(Data extracted from a collection)
================

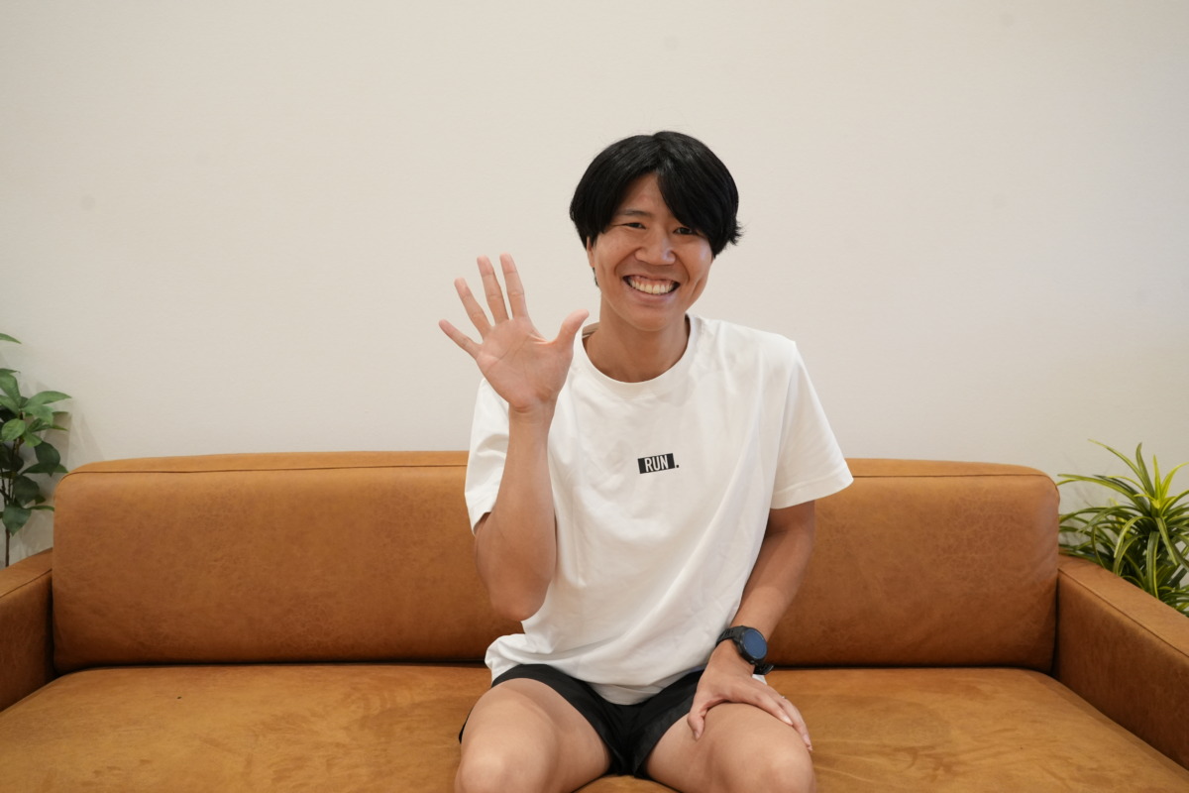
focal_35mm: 31
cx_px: 594
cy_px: 396
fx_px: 1024
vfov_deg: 42.3
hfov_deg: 60.3
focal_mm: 31
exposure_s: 1/100
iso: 2500
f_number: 6.3
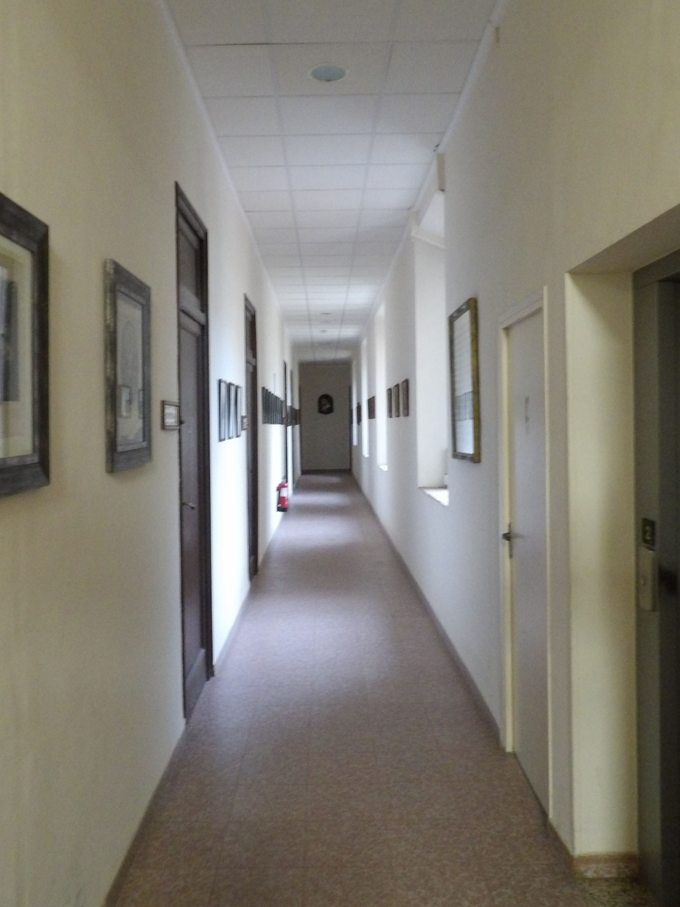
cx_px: 315
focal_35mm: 28
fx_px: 733
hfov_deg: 49.7
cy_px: 432
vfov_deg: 63.4
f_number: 3.2
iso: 800
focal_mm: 4.3
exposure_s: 1/7
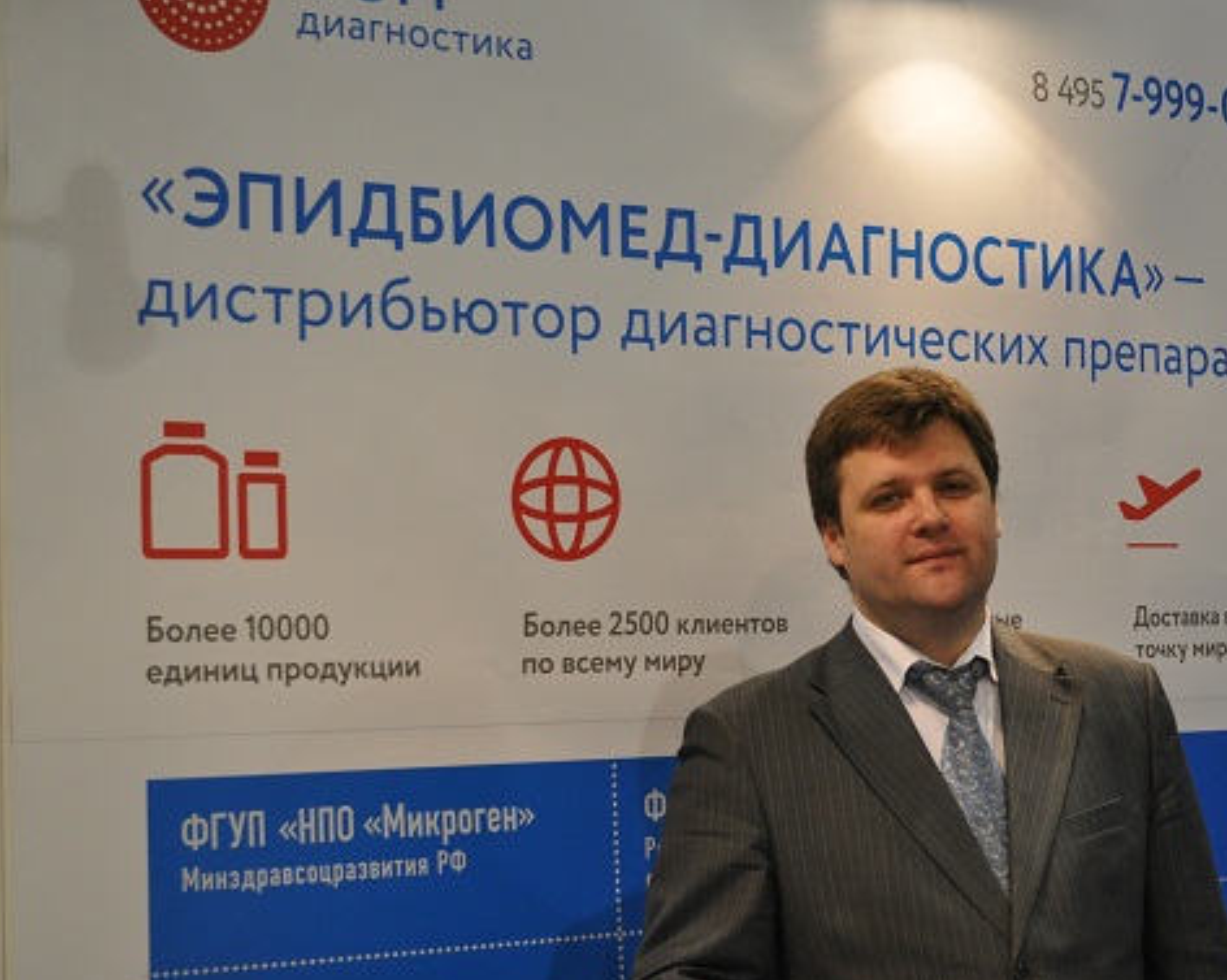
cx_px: 977
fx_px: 2968
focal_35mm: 82
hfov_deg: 23.0
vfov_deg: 18.7
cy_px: 528
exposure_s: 1/60
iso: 800
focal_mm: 35
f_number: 5
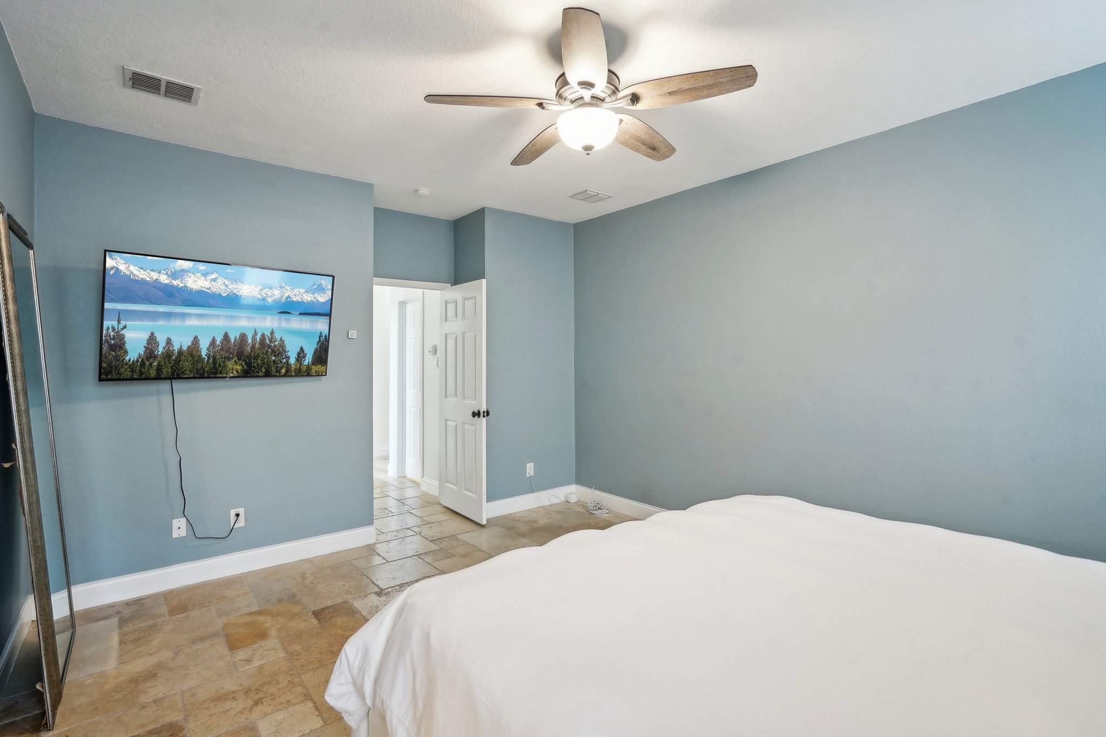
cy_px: 368
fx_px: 491
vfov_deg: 73.7
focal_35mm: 16
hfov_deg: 96.7
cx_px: 553
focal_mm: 16
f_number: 8
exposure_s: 1.6
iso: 400
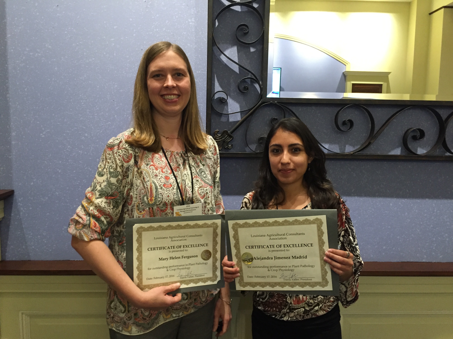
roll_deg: -0.7
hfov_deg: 61.7
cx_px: 226
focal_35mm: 29
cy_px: 170
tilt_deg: -5.5
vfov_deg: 48.2
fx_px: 380
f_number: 2.2
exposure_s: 1/20
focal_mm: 4.15
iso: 250
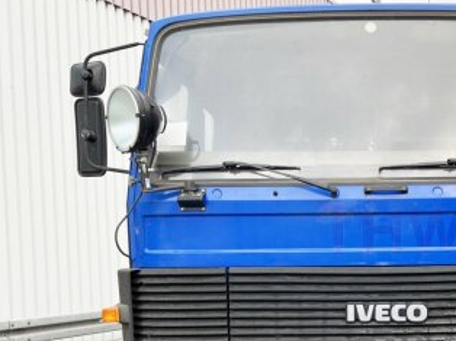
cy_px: 282
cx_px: 369
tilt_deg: -0.6
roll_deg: +2.0
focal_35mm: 53
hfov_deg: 35.0
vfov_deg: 26.9
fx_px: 698
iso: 40
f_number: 1.5
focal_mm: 5.7
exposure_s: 1/183
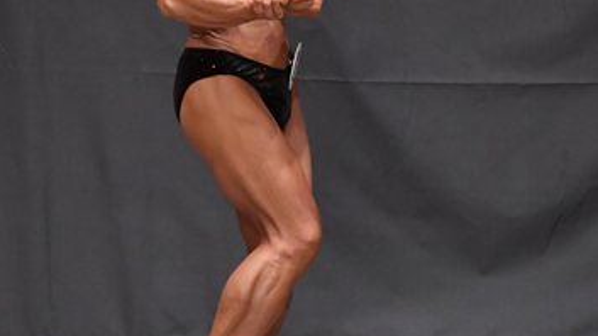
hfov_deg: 3.7
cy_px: 58
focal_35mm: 587
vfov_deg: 2.1
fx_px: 9301
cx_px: 206
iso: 6400
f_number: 5.6
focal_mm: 170
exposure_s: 1/400
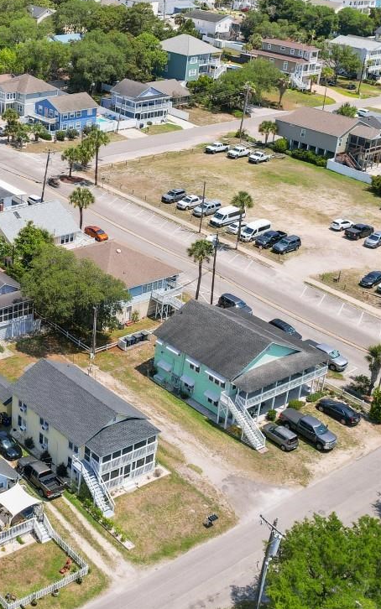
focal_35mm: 50
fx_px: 830
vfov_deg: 39.9
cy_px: 212
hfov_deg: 24.1
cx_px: -39
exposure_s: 1/320
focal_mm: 8.38
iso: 100
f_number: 2.8
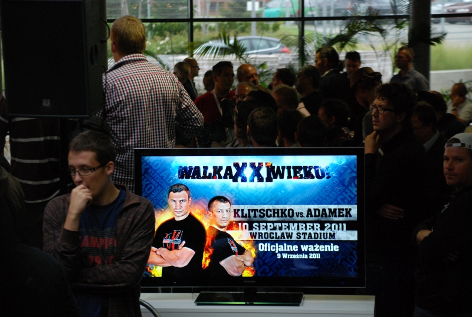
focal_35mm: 128
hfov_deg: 16.0
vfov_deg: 10.8
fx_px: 1674
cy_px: 158
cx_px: 236
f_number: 4.2
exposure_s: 1/100
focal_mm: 85
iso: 800
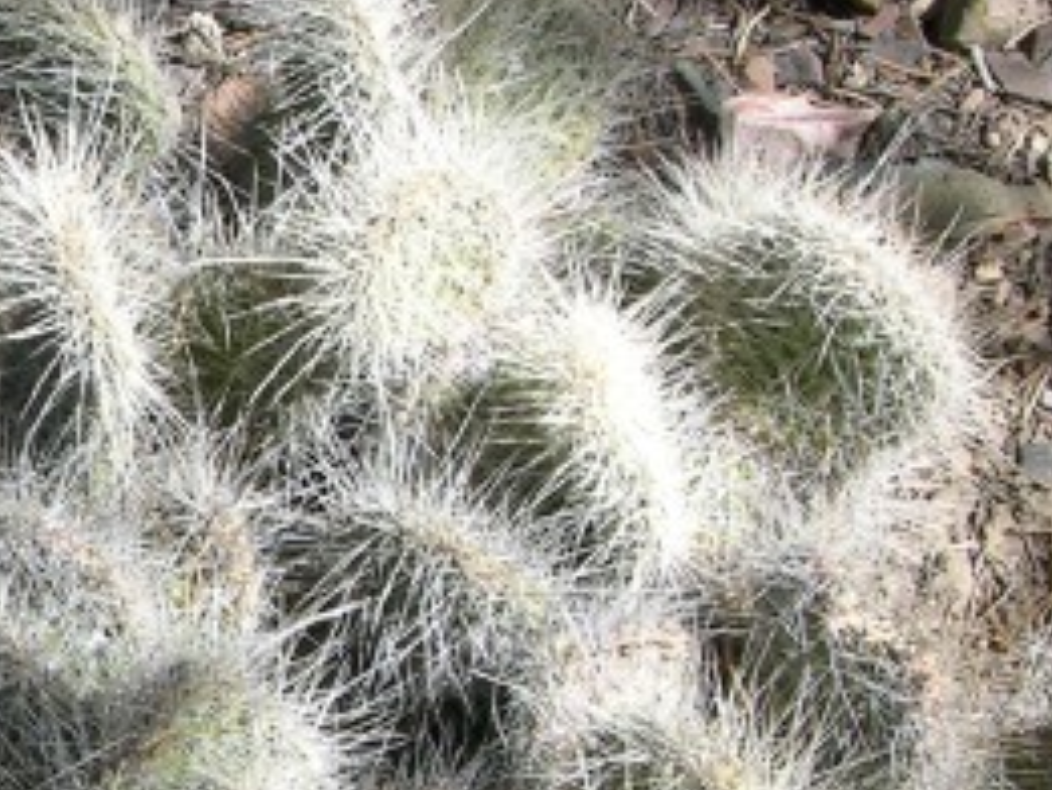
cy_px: 802
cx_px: -359
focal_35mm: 145
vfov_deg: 10.2
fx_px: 4409
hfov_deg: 13.1
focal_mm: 9.5
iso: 50
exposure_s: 1/175
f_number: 5.1
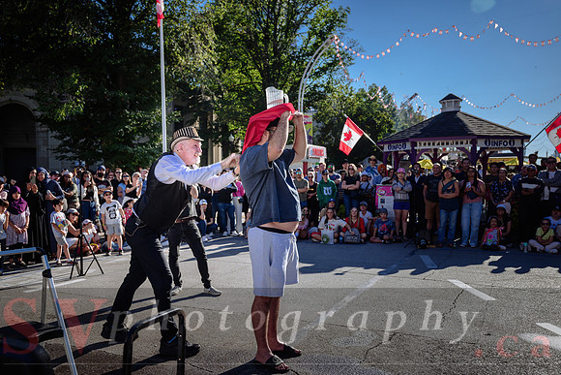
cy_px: 187
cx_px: 256
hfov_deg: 58.5
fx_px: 500
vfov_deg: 41.1
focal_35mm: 32
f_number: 4
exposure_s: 1/250
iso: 64
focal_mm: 29.5
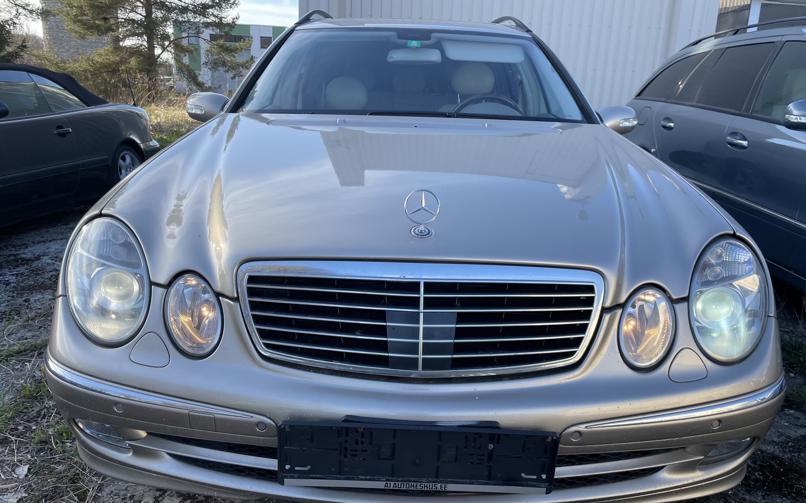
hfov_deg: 66.5
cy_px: 246
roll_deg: -2.1
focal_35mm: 28
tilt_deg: -14.0
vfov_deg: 44.5
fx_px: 615
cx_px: 404
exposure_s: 1/640
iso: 32
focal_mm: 4.2
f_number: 1.6
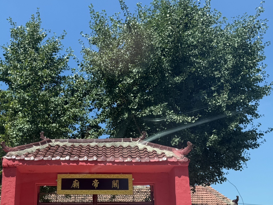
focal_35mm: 46
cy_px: 149
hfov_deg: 40.6
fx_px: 363
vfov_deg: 31.1
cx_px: 88
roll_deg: +0.2
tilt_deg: +17.5
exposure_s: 1/1855
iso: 80
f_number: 1.78
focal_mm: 6.76
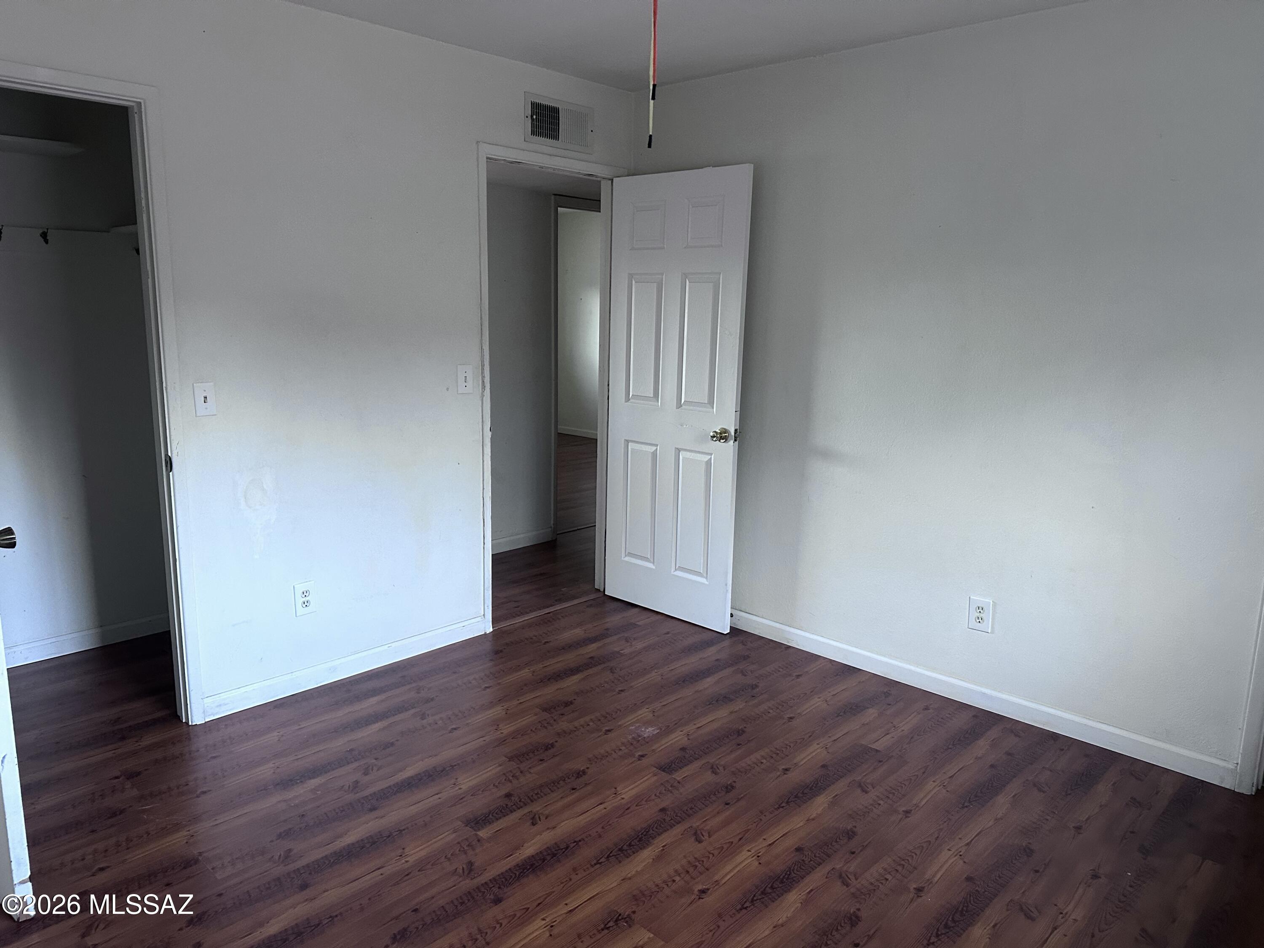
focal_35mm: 24
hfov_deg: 71.6
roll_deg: -1.5
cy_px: 474
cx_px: 632
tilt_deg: -10.3
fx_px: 876
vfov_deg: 56.8
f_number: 1.78
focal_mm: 6.86
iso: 400
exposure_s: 1/60
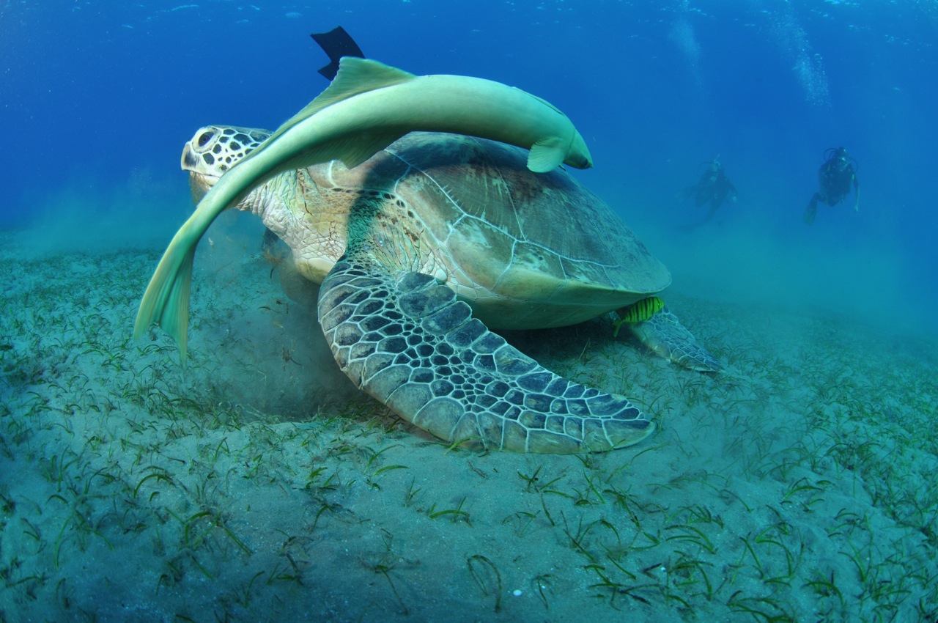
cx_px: 469
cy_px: 312
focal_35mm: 16
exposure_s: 1/100
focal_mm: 10.5
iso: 200
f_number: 10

================

**EXERCISE OBJECTIVE:** Print each entry shown above with exact wording and no pictures.

**ANSWER SECTION:**
focal_35mm: 31
cx_px: 594
cy_px: 396
fx_px: 1024
vfov_deg: 42.3
hfov_deg: 60.3
focal_mm: 31
exposure_s: 1/100
iso: 2500
f_number: 6.3
cx_px: 315
focal_35mm: 28
fx_px: 733
hfov_deg: 49.7
cy_px: 432
vfov_deg: 63.4
f_number: 3.2
iso: 800
focal_mm: 4.3
exposure_s: 1/7
cx_px: 977
fx_px: 2968
focal_35mm: 82
hfov_deg: 23.0
vfov_deg: 18.7
cy_px: 528
exposure_s: 1/60
iso: 800
focal_mm: 35
f_number: 5
cy_px: 368
fx_px: 491
vfov_deg: 73.7
focal_35mm: 16
hfov_deg: 96.7
cx_px: 553
focal_mm: 16
f_number: 8
exposure_s: 1.6
iso: 400
roll_deg: -0.7
hfov_deg: 61.7
cx_px: 226
focal_35mm: 29
cy_px: 170
tilt_deg: -5.5
vfov_deg: 48.2
fx_px: 380
f_number: 2.2
exposure_s: 1/20
focal_mm: 4.15
iso: 250
cy_px: 282
cx_px: 369
tilt_deg: -0.6
roll_deg: +2.0
focal_35mm: 53
hfov_deg: 35.0
vfov_deg: 26.9
fx_px: 698
iso: 40
f_number: 1.5
focal_mm: 5.7
exposure_s: 1/183
hfov_deg: 3.7
cy_px: 58
focal_35mm: 587
vfov_deg: 2.1
fx_px: 9301
cx_px: 206
iso: 6400
f_number: 5.6
focal_mm: 170
exposure_s: 1/400
focal_35mm: 50
fx_px: 830
vfov_deg: 39.9
cy_px: 212
hfov_deg: 24.1
cx_px: -39
exposure_s: 1/320
focal_mm: 8.38
iso: 100
f_number: 2.8
focal_35mm: 128
hfov_deg: 16.0
vfov_deg: 10.8
fx_px: 1674
cy_px: 158
cx_px: 236
f_number: 4.2
exposure_s: 1/100
focal_mm: 85
iso: 800
cy_px: 802
cx_px: -359
focal_35mm: 145
vfov_deg: 10.2
fx_px: 4409
hfov_deg: 13.1
focal_mm: 9.5
iso: 50
exposure_s: 1/175
f_number: 5.1
cy_px: 187
cx_px: 256
hfov_deg: 58.5
fx_px: 500
vfov_deg: 41.1
focal_35mm: 32
f_number: 4
exposure_s: 1/250
iso: 64
focal_mm: 29.5
hfov_deg: 66.5
cy_px: 246
roll_deg: -2.1
focal_35mm: 28
tilt_deg: -14.0
vfov_deg: 44.5
fx_px: 615
cx_px: 404
exposure_s: 1/640
iso: 32
focal_mm: 4.2
f_number: 1.6
focal_35mm: 46
cy_px: 149
hfov_deg: 40.6
fx_px: 363
vfov_deg: 31.1
cx_px: 88
roll_deg: +0.2
tilt_deg: +17.5
exposure_s: 1/1855
iso: 80
f_number: 1.78
focal_mm: 6.76
focal_35mm: 24
hfov_deg: 71.6
roll_deg: -1.5
cy_px: 474
cx_px: 632
tilt_deg: -10.3
fx_px: 876
vfov_deg: 56.8
f_number: 1.78
focal_mm: 6.86
iso: 400
exposure_s: 1/60
cx_px: 469
cy_px: 312
focal_35mm: 16
exposure_s: 1/100
focal_mm: 10.5
iso: 200
f_number: 10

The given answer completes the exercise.